Le 6 janvier, à 22 heures, la messe de Noël vient de se terminer. En plein cœur du Caire, les Coptes quittent en silence l’église Kasr el-Doubara, protégée par des barrières, une ribambelle de policiers et un portique de sécurité. Depuis l’attentat du 31 décembre (vingt et une personnes tuées, cinquante blessées) à Alexandrie, haut lieu de l’histoire copte, l’heure est au recueillement et à la prudence. Les fidèles rentrent vite chez eux, car la rumeur annonce des échauffourées dans un quartier proche, mais aussi parce qu’ils veulent voir, sur la deuxième chaîne de la télévision d’Etat, le maigre visage de leur patriarche, Chenouda III, célébrant une messe en la cathédrale d’Abbassiya. L’événement ne se produit que deux fois l’an, à Noël et à Pâques. « Nous, les Coptes, dit une femme qui sort de l’office, représentons entre 7 % et 10 % de la population, mais nous sommes discriminés dans la vie quotidienne comme dans les médias. C’est grave parce qu’ainsi les musulmans ne nous connaissent pas. »

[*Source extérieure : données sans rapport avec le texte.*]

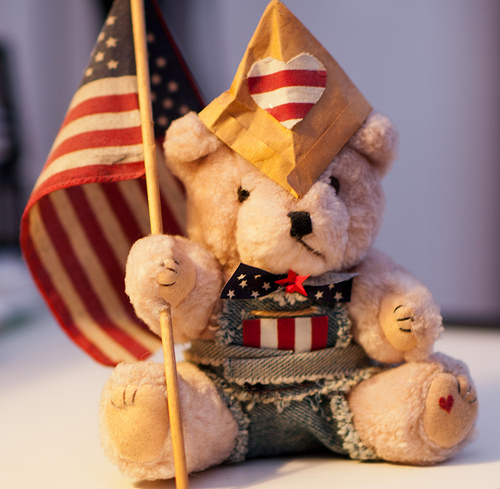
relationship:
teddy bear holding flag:
[98, 3, 476, 487] [18, 7, 216, 487]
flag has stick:
[18, 7, 216, 487] [129, 0, 191, 489]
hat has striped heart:
[197, 5, 375, 200] [249, 52, 326, 133]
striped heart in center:
[249, 52, 326, 133] [253, 10, 331, 178]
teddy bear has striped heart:
[98, 3, 476, 487] [249, 52, 326, 133]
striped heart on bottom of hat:
[249, 52, 326, 133] [197, 5, 375, 200]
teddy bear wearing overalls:
[98, 3, 476, 487] [188, 254, 378, 463]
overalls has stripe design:
[188, 254, 378, 463] [242, 311, 332, 349]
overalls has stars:
[188, 254, 378, 463] [223, 269, 358, 296]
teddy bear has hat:
[98, 3, 476, 487] [197, 5, 375, 200]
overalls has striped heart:
[188, 254, 378, 463] [242, 311, 332, 349]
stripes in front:
[242, 311, 332, 349] [208, 269, 364, 420]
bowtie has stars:
[224, 267, 352, 311] [223, 269, 358, 296]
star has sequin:
[275, 269, 309, 299] [285, 274, 300, 294]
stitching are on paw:
[114, 390, 140, 416] [104, 356, 221, 488]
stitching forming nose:
[255, 214, 329, 262] [289, 210, 317, 240]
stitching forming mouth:
[255, 214, 329, 262] [269, 228, 328, 268]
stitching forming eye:
[231, 172, 344, 208] [234, 183, 258, 206]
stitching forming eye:
[231, 172, 344, 208] [323, 172, 350, 196]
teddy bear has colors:
[98, 3, 476, 487] [239, 3, 336, 355]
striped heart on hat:
[249, 52, 326, 133] [197, 5, 375, 200]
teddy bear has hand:
[98, 3, 476, 487] [126, 238, 214, 334]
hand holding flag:
[126, 238, 214, 334] [18, 7, 216, 487]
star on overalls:
[275, 269, 309, 299] [188, 254, 378, 463]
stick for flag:
[129, 0, 191, 489] [18, 7, 216, 487]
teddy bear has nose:
[98, 3, 476, 487] [289, 210, 317, 240]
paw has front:
[104, 356, 221, 488] [112, 377, 165, 463]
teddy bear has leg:
[98, 3, 476, 487] [335, 351, 472, 456]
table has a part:
[0, 255, 500, 488] [40, 367, 72, 410]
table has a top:
[0, 255, 500, 488] [10, 265, 499, 485]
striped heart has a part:
[249, 52, 326, 133] [284, 82, 324, 100]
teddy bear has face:
[98, 3, 476, 487] [189, 138, 383, 274]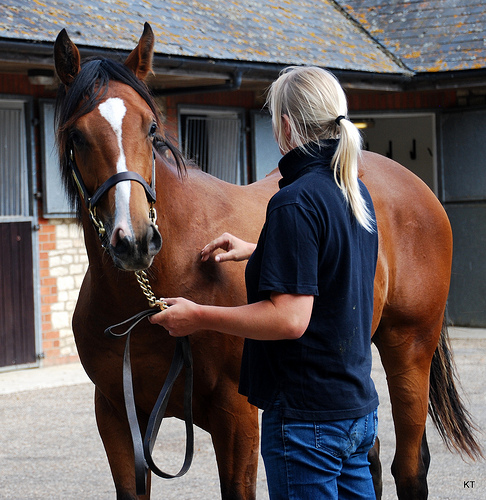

Aucune des onze chaînes de télévision ou des vingt stations FM de l’Ertu (Egyptian Radio and Television Union), toutes contrôlées par le gouvernement, ne laisse de place aux Coptes, alors que les prédications des imams sont diffusées chaque jour sur les écrans, et les versets du livre sacré de l’islam livrés en continu sur Radio Coran. Ce traitement s’ajoute au manque cruel de liberté éditoriale. Il y a encore deux ans, l’Ertu était dirigée par un colonel. Un ingénieur a pris sa place. Le ministre de l’Information y a installé ses bureaux. L’un de ses hommes supervise toute l’info.
« Chez nous, explique un journaliste d’une radio du gouvernement qui veut rester anonyme, comme tous nos interlocuteurs, les journalistes n’écrivent pas leurs textes. Ils lisent ceux rédigés par des fonctionnaires d’Etat et obéissent aux ordres. Comme ils n’ont pas reçu de consignes au moment de l’attentat de l’église copte, ils n’en ont pas parlé ou seulement pour dire “c’est lamentable, c’est affreux, il faut rester solidaire”. Sur nos ondes, il n’y a pas de débat, pas d’analyse, juste des messages de tolérance qui passent en boucle et répètent : “Depuis toujours, les Egyptiens sont frères et sœurs et vivent en parfaite harmonie.”